TASK MATERIAL Start Marker

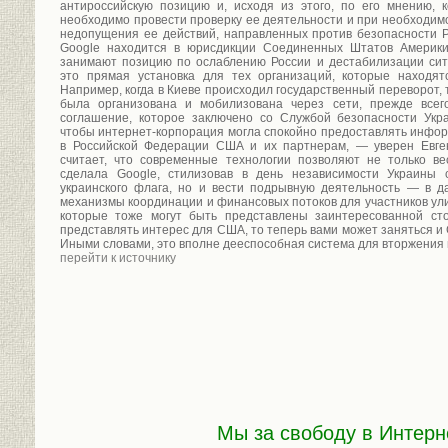
антироссийскую позицию и, исходя из этого, по его мнению, 
необходимо провести проверку ее деятельности и при необходим
недопущения ее действий, направленных против безопасности 
Google находится в юрисдикции Соединенных Штатов Америк
занимают позицию по ослаблению России и дестабилизации сит
это прямая установка для тех организаций, которые находят
Например, когда в Киеве происходил государственный переворот,
была организована и мобилизована через сети, прежде всег
соглашение, которое заключено со Службой безопасности Укра
чтобы интернет-корпорация могла спокойно предоставлять инфо
в Российской Федерации США и их партнерам, — уверен Евге
считает, что современные технологии позволяют не только ве
сделала Google, стилизовав в день независимости Украины 
украинского флага, но и вести подрывную деятельность — в д
механизмы координации и финансовых потоков для участников ул
которые тоже могут быть представлены заинтересованной ст
представлять интерес для США, то теперь вами может заняться и 
Иными словами, это вполне дееспособная система для вторжения 
перейти к источнику
Мы за свободу в Интерн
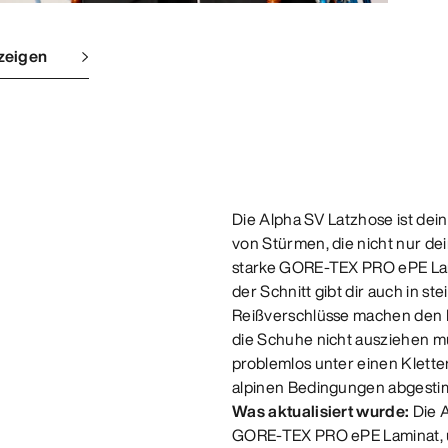
zeigen
Die Alpha SV Latzhose ist dein
von Stürmen, die nicht nur de
starke GORE-TEX PRO ePE Lami
der Schnitt gibt dir auch in st
Reißverschlüsse machen den K
die Schuhe nicht ausziehen mu
problemlos unter einen Kletter
alpinen Bedingungen abgesti
Was aktualisiert wurde:
Die A
GORE-TEX PRO ePE Laminat, u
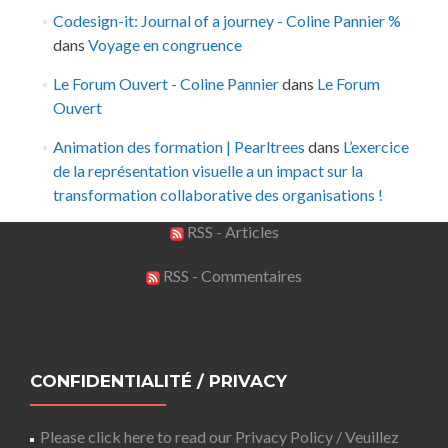
Codesign-it: Journal of a journey - Coline Pannier %
dans
Voyage en congruence
Le Forum Ouvert - Coline Pannier
dans
Le Forum
Ouvert
Animation des formation | Pearltrees
dans
L’exercice
de la représentation visuelle a un impact sur la
transformation collaborative des organisations !
RSS - Articles
RSS - Commentaires
CONFIDENTIALITÉ / PRIVACY
Please click here to read our Privacy Policy / Veuillez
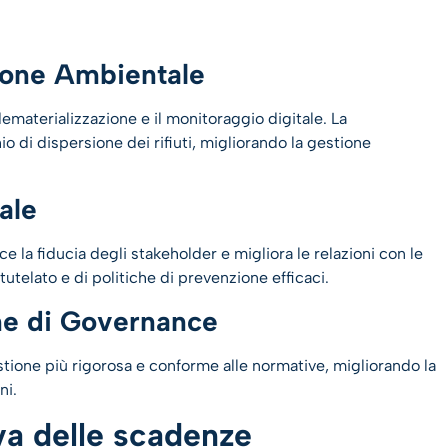
ione Ambientale
ematerializzazione e il monitoraggio digitale. La
hio di dispersione dei rifiuti, migliorando la gestione
ale
ce la fiducia degli stakeholder e migliora le relazioni con le
utelato e di politiche di prevenzione efficaci.
e di Governance
stione più rigorosa e conforme alle normative, migliorando la
ni.
iva delle scadenze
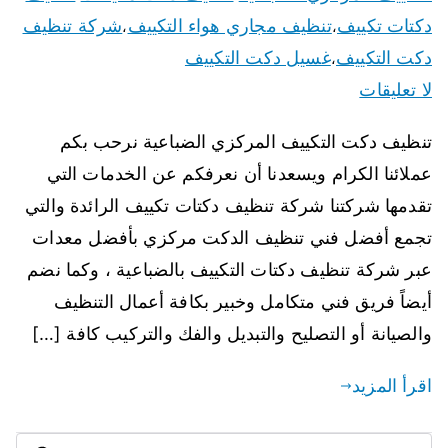
دكتات تكييف
تنظيف مجاري هواء التكييف
شركة تنظيف
،
،
دكت التكييف
غسيل دكت التكييف
،
لا تعليقات
تنظيف دكت التكييف المركزي الضباعية نرحب بكم
عملائنا الكرام ويسعدنا أن نعرفكم عن الخدمات التي
تقدمها شركتنا شركة تنظيف دكتات تكييف الرائدة والتي
تجمع أفضل فني تنظيف الدكت مركزي بأفضل معدات
عبر شركة تنظيف دكتات التكييف بالضباعية ، وكما نضم
أيضاً فريق فني متكامل وخبير بكافة أعمال التنظيف
والصيانة أو التصليح والتبديل والفك والتركيب كافة […]
اقرأ المزيد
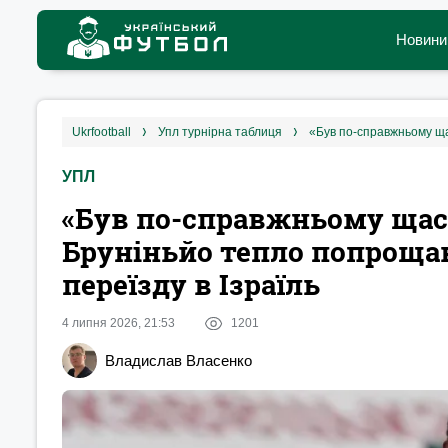
Новини
ukrfootball
упл турнірна таблиця
УПЛ
«Був по-справжньому щас
Бруніньйо тепло попрощав
переїзду в Ізраїль
4 липня 2026, 21:53
1201
Владислав Власенко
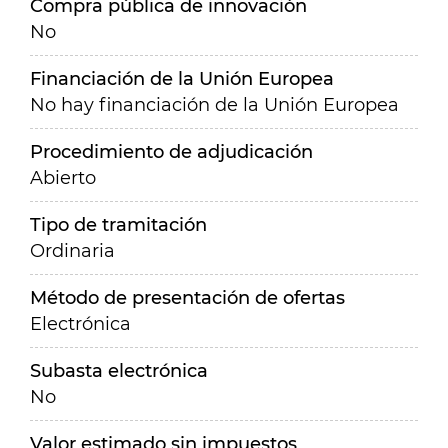
Compra pública de innovación
No
Financiación de la Unión Europea
No hay financiación de la Unión Europea
Procedimiento de adjudicación
Abierto
Tipo de tramitación
Ordinaria
Método de presentación de ofertas
Electrónica
Subasta electrónica
No
Valor estimado sin impuestos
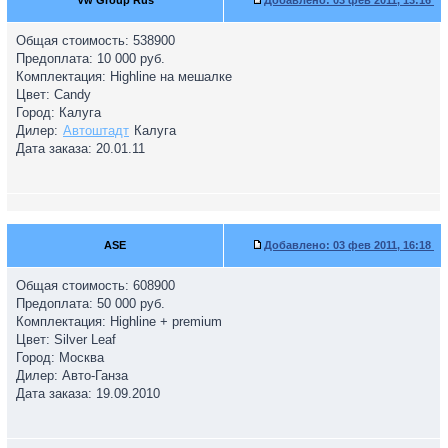
Vw Group Rus
Добавлено:
03 фев 2011, 13:16
Общая стоимость: 538900
Предоплата: 10 000 руб.
Комплектация: Highline на мешалке
Цвет: Candy
Город: Калуга
Дилер:
Автоштадт
Калуга
Дата заказа: 20.01.11
ASE
Добавлено:
03 фев 2011, 16:18
Общая стоимость: 608900
Предоплата: 50 000 руб.
Комплектация: Highline + premium
Цвет: Silver Leaf
Город: Москва
Дилер: Авто-Ганза
Дата заказа: 19.09.2010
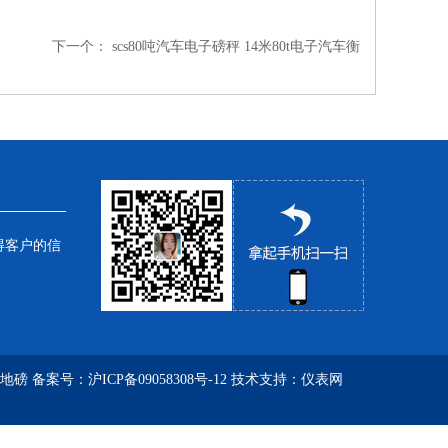
下一个：
scs80吨汽车电子磅秤 14米80t电子汽车衡
得客户的信
子地磅
备案号：
沪ICP备09058308号-12
技术支持：
仪表网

TASK MATERIAL End Marker

WORK REQUIRED
Leave every picture out and set down exactly the lines running from the one with "Tipo de tramitación" to the last line of the material above.

EXPECTED ANSWER
Tipo de tramitación
Ordinaria
Método de presentación de ofertas
Electrónica
Subasta electrónica
No
Valor estimado sin impuestos
Vw Group Rus
Добавлено:
03 фев 2011, 13:16
Общая стоимость: 538900
Предоплата: 10 000 руб.
Комплектация: Highline на мешалке
Цвет: Candy
Город: Калуга
Дилер:
Автоштадт
Калуга
Дата заказа: 20.01.11
ASE
Добавлено:
03 фев 2011, 16:18
Общая стоимость: 608900
Предоплата: 50 000 руб.
Комплектация: Highline + premium
Цвет: Silver Leaf
Город: Москва
Дилер: Авто-Ганза
Дата заказа: 19.09.2010
下一个：
scs80吨汽车电子磅秤 14米80t电子汽车衡
得客户的信
子地磅
备案号：
沪ICP备09058308号-12
技术支持：
仪表网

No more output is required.